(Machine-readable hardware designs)
= = = = =
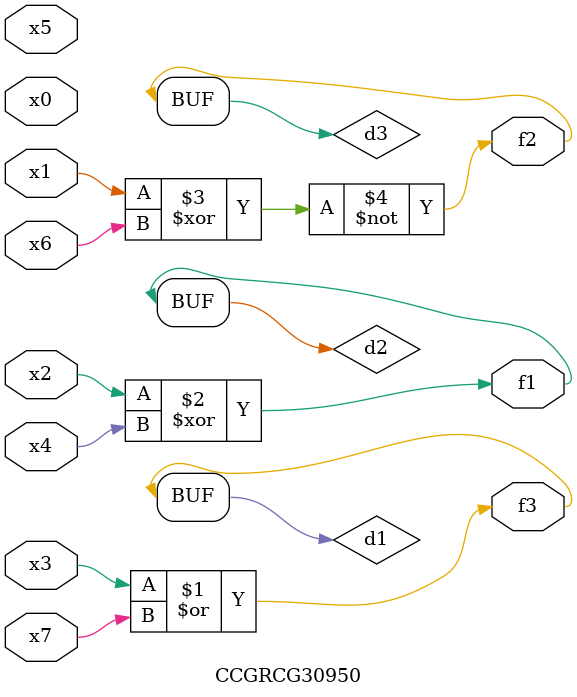
<source format=v>
module CCGRCG30950(
	input x0, x1, x2, x3, x4, x5, x6, x7,
	output f1, f2, f3
);

	wire d1, d2, d3;

	or (d1, x3, x7);
	xor (d2, x2, x4);
	xnor (d3, x1, x6);
	assign f1 = d2;
	assign f2 = d3;
	assign f3 = d1;
endmodule

</source>
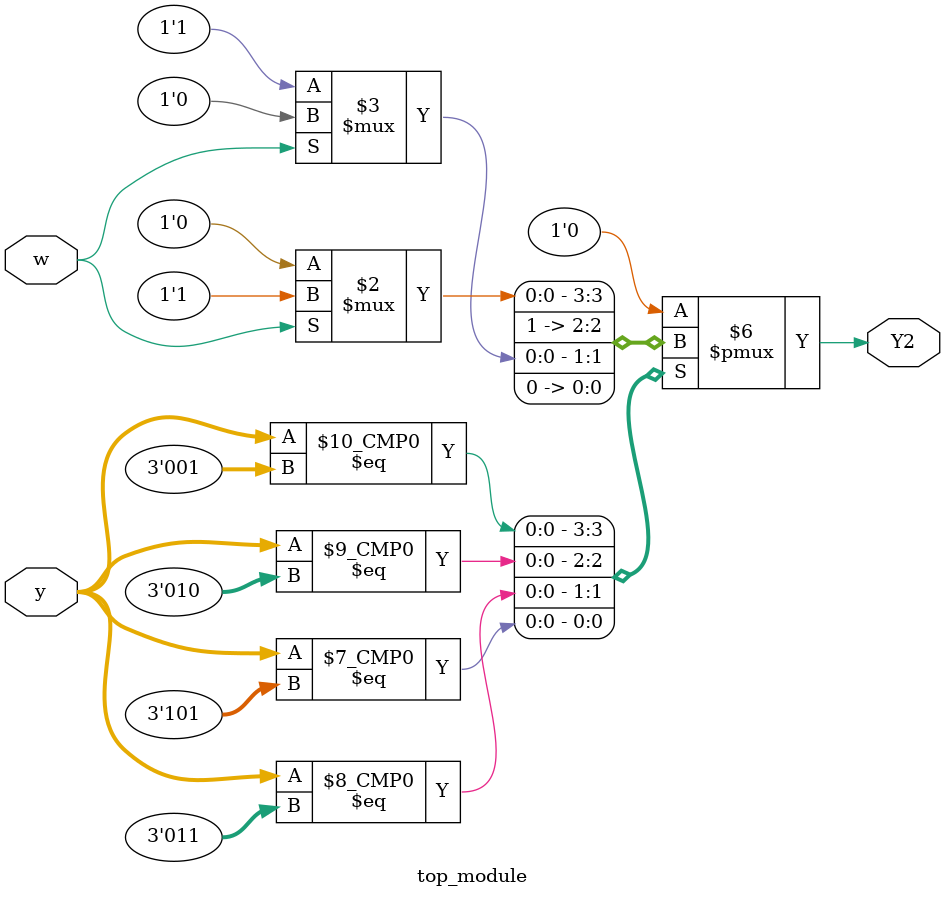
<source format=sv>
module top_module(
    input [3:1] y,
    input w,
    output reg Y2);

    always @(*) begin
        case (y)
            3'b000: Y2 = 1'b0;             // State A: Next state is 0 for both transitions
            3'b001: Y2 = w ? 1'b1 : 1'b0;  // State B: Next state depends on input w
            3'b010: Y2 = 1'b1;             // State C: Next state is 1 for both transitions
            3'b011: Y2 = w ? 1'b0 : 1'b1;  // State D: Next state depends on input w
            3'b100: Y2 = 1'b0;             // State E: Next state is 0 for both transitions
            3'b101: Y2 = w ? 1'b0 : 1'b0;  // State F: Next state is 0 for both transitions (effectively 0 regardless)
            default: Y2 = 1'b0;            // Default case for safety
        endcase
    end
endmodule

</source>
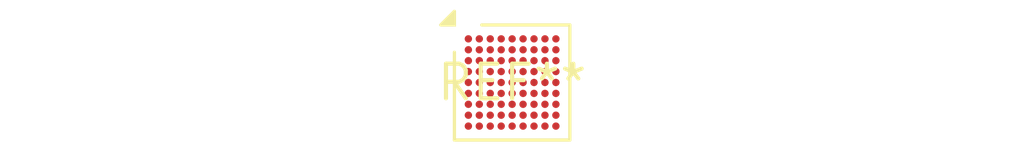
<source format=kicad_pcb>
(kicad_pcb (version 20240108) (generator pcbnew)

  (general
    (thickness 1.6)
  )

  (paper "A4")
  (layers
    (0 "F.Cu" signal)
    (31 "B.Cu" signal)
    (32 "B.Adhes" user "B.Adhesive")
    (33 "F.Adhes" user "F.Adhesive")
    (34 "B.Paste" user)
    (35 "F.Paste" user)
    (36 "B.SilkS" user "B.Silkscreen")
    (37 "F.SilkS" user "F.Silkscreen")
    (38 "B.Mask" user)
    (39 "F.Mask" user)
    (40 "Dwgs.User" user "User.Drawings")
    (41 "Cmts.User" user "User.Comments")
    (42 "Eco1.User" user "User.Eco1")
    (43 "Eco2.User" user "User.Eco2")
    (44 "Edge.Cuts" user)
    (45 "Margin" user)
    (46 "B.CrtYd" user "B.Courtyard")
    (47 "F.CrtYd" user "F.Courtyard")
    (48 "B.Fab" user)
    (49 "F.Fab" user)
    (50 "User.1" user)
    (51 "User.2" user)
    (52 "User.3" user)
    (53 "User.4" user)
    (54 "User.5" user)
    (55 "User.6" user)
    (56 "User.7" user)
    (57 "User.8" user)
    (58 "User.9" user)
  )

  (setup
    (pad_to_mask_clearance 0)
    (pcbplotparams
      (layerselection 0x00010fc_ffffffff)
      (plot_on_all_layers_selection 0x0000000_00000000)
      (disableapertmacros false)
      (usegerberextensions false)
      (usegerberattributes false)
      (usegerberadvancedattributes false)
      (creategerberjobfile false)
      (dashed_line_dash_ratio 12.000000)
      (dashed_line_gap_ratio 3.000000)
      (svgprecision 4)
      (plotframeref false)
      (viasonmask false)
      (mode 1)
      (useauxorigin false)
      (hpglpennumber 1)
      (hpglpenspeed 20)
      (hpglpendiameter 15.000000)
      (dxfpolygonmode false)
      (dxfimperialunits false)
      (dxfusepcbnewfont false)
      (psnegative false)
      (psa4output false)
      (plotreference false)
      (plotvalue false)
      (plotinvisibletext false)
      (sketchpadsonfab false)
      (subtractmaskfromsilk false)
      (outputformat 1)
      (mirror false)
      (drillshape 1)
      (scaleselection 1)
      (outputdirectory "")
    )
  )

  (net 0 "")

  (footprint "UCBGA-81_4x4mm_Layout9x9_P0.4mm" (layer "F.Cu") (at 0 0))

)

</source>
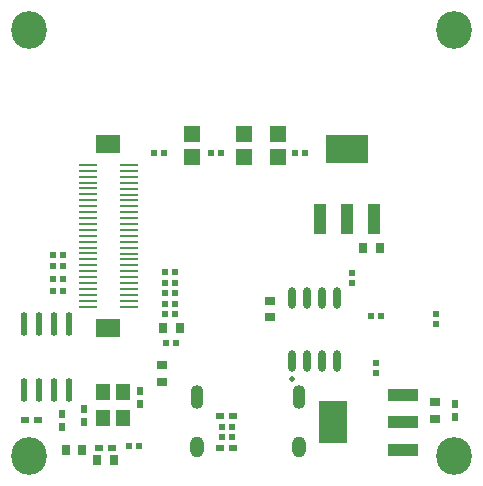
<source format=gbr>
%TF.GenerationSoftware,KiCad,Pcbnew,9.0.4*%
%TF.CreationDate,2025-09-14T02:35:36-04:00*%
%TF.ProjectId,D8X3C_Backpack_V1.0,44385833-435f-4426-9163-6b7061636b5f,rev?*%
%TF.SameCoordinates,Original*%
%TF.FileFunction,Soldermask,Bot*%
%TF.FilePolarity,Negative*%
%FSLAX46Y46*%
G04 Gerber Fmt 4.6, Leading zero omitted, Abs format (unit mm)*
G04 Created by KiCad (PCBNEW 9.0.4) date 2025-09-14 02:35:36*
%MOMM*%
%LPD*%
G01*
G04 APERTURE LIST*
%ADD10O,3.000000X3.200000*%
%ADD11O,1.100000X2.000000*%
%ADD12O,1.200000X1.800000*%
%ADD13C,0.500000*%
%ADD14R,0.540000X0.790000*%
%ADD15R,0.565500X0.540000*%
%ADD16R,0.540000X0.565500*%
%ADD17R,0.790000X0.540000*%
%ADD18R,1.350000X1.410000*%
%ADD19R,1.500000X0.250000*%
%ADD20R,2.000000X1.500000*%
%ADD21R,1.200000X1.400000*%
%ADD22R,0.800000X0.900000*%
%ADD23R,0.900000X0.800000*%
%ADD24O,0.574000X2.035500*%
%ADD25O,0.630000X1.865000*%
%ADD26R,0.800000X0.864000*%
%ADD27R,2.500000X1.100000*%
%ADD28R,2.340000X3.600000*%
%ADD29R,1.100000X2.500000*%
%ADD30R,3.600000X2.340000*%
G04 APERTURE END LIST*
D10*
%TO.C,*%
X2000000Y-2000000D03*
%TD*%
%TO.C,*%
X38000000Y-2000000D03*
%TD*%
%TO.C,*%
X2000000Y-38000000D03*
%TD*%
D11*
%TO.C,USB1*%
X16185500Y-33036500D03*
D12*
X16185500Y-37236500D03*
D11*
X24835500Y-33036500D03*
D12*
X24835500Y-37236500D03*
%TD*%
D10*
%TO.C,*%
X38000000Y-38000000D03*
%TD*%
D13*
%TO.C,RTS#*%
X24224000Y-31479500D03*
%TD*%
D14*
%TO.C,C4*%
X6667500Y-34062500D03*
X6667500Y-35152500D03*
%TD*%
D15*
%TO.C,R37*%
X13455000Y-25164500D03*
X14321000Y-25164500D03*
%TD*%
D16*
%TO.C,R49*%
X29337000Y-22554000D03*
X29337000Y-23420000D03*
%TD*%
D17*
%TO.C,C9*%
X8990500Y-37338000D03*
X7900500Y-37338000D03*
%TD*%
D18*
%TO.C,C32*%
X15748000Y-10747500D03*
X15748000Y-12747500D03*
%TD*%
D15*
%TO.C,R36*%
X13455000Y-26053500D03*
X14321000Y-26053500D03*
%TD*%
D19*
%TO.C,CN1*%
X6949000Y-25391000D03*
X6948000Y-24889000D03*
X6949000Y-24389500D03*
X6949000Y-23889500D03*
X6949000Y-23389500D03*
X6949000Y-22889500D03*
X6949000Y-22389500D03*
X6949000Y-21889500D03*
X6949000Y-21389500D03*
X6949000Y-20889500D03*
X6949000Y-20389500D03*
X6949000Y-19889500D03*
X6949000Y-19389500D03*
X6949000Y-18889500D03*
X6949000Y-18389500D03*
X6949000Y-17889500D03*
X6949000Y-17389500D03*
X6949000Y-16889500D03*
X6949000Y-16389500D03*
X6949000Y-15889500D03*
X6949000Y-15389500D03*
X6949000Y-14889500D03*
X6949000Y-14389500D03*
X6949000Y-13889500D03*
X6949000Y-13389500D03*
X10452000Y-13400500D03*
X10452000Y-13900500D03*
X10452000Y-14400500D03*
X10452000Y-14900500D03*
X10452000Y-15400500D03*
X10452000Y-15900500D03*
X10452000Y-16400500D03*
X10452000Y-16900500D03*
X10452000Y-17400500D03*
X10452000Y-17900500D03*
X10452000Y-18400500D03*
X10452000Y-18900500D03*
X10452000Y-19400500D03*
X10452000Y-19900500D03*
X10452000Y-20400500D03*
X10452000Y-20900500D03*
X10452000Y-21400500D03*
X10452000Y-21900500D03*
X10452000Y-22400000D03*
X10452000Y-22900500D03*
X10452000Y-23400000D03*
X10452000Y-23900500D03*
X10452000Y-24400000D03*
X10452000Y-24900500D03*
X10452000Y-25400000D03*
D20*
X8701000Y-27199000D03*
X8703000Y-11601000D03*
%TD*%
D21*
%TO.C,X2*%
X8249000Y-34811500D03*
X8249000Y-32611500D03*
X9949000Y-32611500D03*
X9949000Y-34811500D03*
%TD*%
D17*
%TO.C,C12*%
X18187500Y-34671000D03*
X19277500Y-34671000D03*
%TD*%
D15*
%TO.C,R34*%
X4859500Y-23094000D03*
X3993500Y-23094000D03*
%TD*%
D22*
%TO.C,C33*%
X30288000Y-20447000D03*
X31688000Y-20447000D03*
%TD*%
D18*
%TO.C,C31*%
X20193000Y-10747500D03*
X20193000Y-12747500D03*
%TD*%
D15*
%TO.C,R4*%
X3993500Y-24041000D03*
X4859500Y-24041000D03*
%TD*%
%TO.C,R35*%
X4859500Y-21929500D03*
X3993500Y-21929500D03*
%TD*%
D14*
%TO.C,C3*%
X11366500Y-32538500D03*
X11366500Y-33628500D03*
%TD*%
D15*
%TO.C,R23*%
X17347000Y-12382500D03*
X18213000Y-12382500D03*
%TD*%
D23*
%TO.C,C15*%
X22415500Y-24890500D03*
X22415500Y-26290500D03*
%TD*%
D18*
%TO.C,C30*%
X23050500Y-10747500D03*
X23050500Y-12747500D03*
%TD*%
D14*
%TO.C,C6*%
X4762500Y-34507000D03*
X4762500Y-35597000D03*
%TD*%
%TO.C,C10*%
X38077000Y-33641000D03*
X38077000Y-34731000D03*
%TD*%
D24*
%TO.C,U10*%
X1524000Y-26886500D03*
X2794000Y-26886500D03*
X4064000Y-26886500D03*
X5334000Y-26886500D03*
X5334000Y-32422500D03*
X4064000Y-32422500D03*
X2794000Y-32422500D03*
X1524000Y-32422500D03*
%TD*%
D15*
%TO.C,R41*%
X13600500Y-28448000D03*
X14466500Y-28448000D03*
%TD*%
D22*
%TO.C,C19*%
X5078500Y-37528500D03*
X6478500Y-37528500D03*
%TD*%
D23*
%TO.C,C8*%
X36337500Y-34886000D03*
X36337500Y-33486000D03*
%TD*%
D25*
%TO.C,U2*%
X28067000Y-29987500D03*
X26797000Y-29987500D03*
X25527000Y-29987500D03*
X24257000Y-29987500D03*
X24257000Y-24622500D03*
X25527000Y-24622500D03*
X26797000Y-24622500D03*
X28067000Y-24622500D03*
%TD*%
D26*
%TO.C,L3*%
X13333500Y-27241500D03*
X14733500Y-27241500D03*
%TD*%
D15*
%TO.C,R8*%
X11291500Y-37211000D03*
X10425500Y-37211000D03*
%TD*%
%TO.C,R40*%
X13455000Y-22497500D03*
X14321000Y-22497500D03*
%TD*%
D22*
%TO.C,C7*%
X7745500Y-38354000D03*
X9145500Y-38354000D03*
%TD*%
D15*
%TO.C,R5*%
X3993500Y-21056500D03*
X4859500Y-21056500D03*
%TD*%
%TO.C,R25*%
X24522500Y-12382500D03*
X25388500Y-12382500D03*
%TD*%
%TO.C,R21*%
X12584500Y-12382500D03*
X13450500Y-12382500D03*
%TD*%
D17*
%TO.C,C11*%
X18187500Y-37338000D03*
X19277500Y-37338000D03*
%TD*%
D15*
%TO.C,R9*%
X19165500Y-36449000D03*
X18299500Y-36449000D03*
%TD*%
D16*
%TO.C,R30*%
X36449000Y-26849000D03*
X36449000Y-25983000D03*
%TD*%
D27*
%TO.C,U4*%
X33617500Y-32902000D03*
X33617500Y-35202000D03*
X33617500Y-37502000D03*
D28*
X27677500Y-35202000D03*
%TD*%
D16*
%TO.C,R53*%
X31369000Y-30174000D03*
X31369000Y-31040000D03*
%TD*%
D17*
%TO.C,C20*%
X1614000Y-34988500D03*
X2704000Y-34988500D03*
%TD*%
D15*
%TO.C,R10*%
X19160500Y-35564000D03*
X18294500Y-35564000D03*
%TD*%
%TO.C,R39*%
X13455000Y-23386500D03*
X14321000Y-23386500D03*
%TD*%
D23*
%TO.C,C17*%
X13208000Y-31751500D03*
X13208000Y-30351500D03*
%TD*%
D29*
%TO.C,U11*%
X31192500Y-17956000D03*
X28892500Y-17956000D03*
X26592500Y-17956000D03*
D30*
X28892500Y-12016000D03*
%TD*%
D15*
%TO.C,R57*%
X31802000Y-26225500D03*
X30936000Y-26225500D03*
%TD*%
%TO.C,R38*%
X13455000Y-24275500D03*
X14321000Y-24275500D03*
%TD*%
M02*

</source>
= = = = =
• _Work order_
Only a number is wanted here: how many lines in the data above include the string "SilkS"?

• _Completed task_
2